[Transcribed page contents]
Start of Block

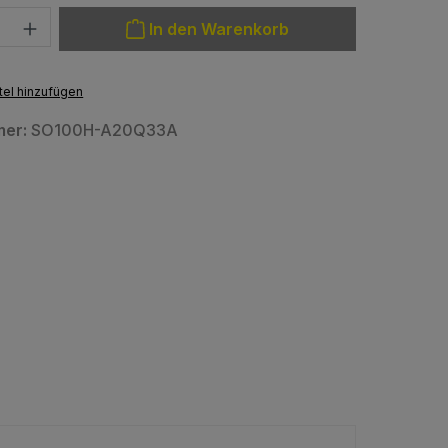
: Gib den gewünschten Wert ein oder benutze die Schaltfläche
In den Warenkorb
el hinzufügen
mer:
SO100H-A20Q33A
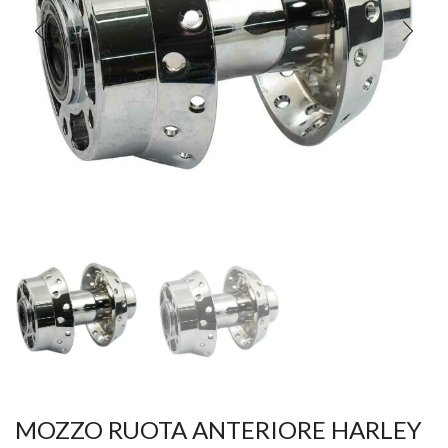
MOZZO RUOTA ANTERIORE HARLEY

End of Block

■ **ACTIVITY**
Render each line of text in the material above as a JSON list of strings, one string per line, leaving out blank lines and the pictures.

■ **RESPONSE TO THIS EXERCISE**
[
  ": Gib den gewünschten Wert ein oder benutze die Schaltfläche",
  "In den Warenkorb",
  "el hinzufügen",
  "mer:",
  "SO100H-A20Q33A",
  "MOZZO RUOTA ANTERIORE HARLEY"
]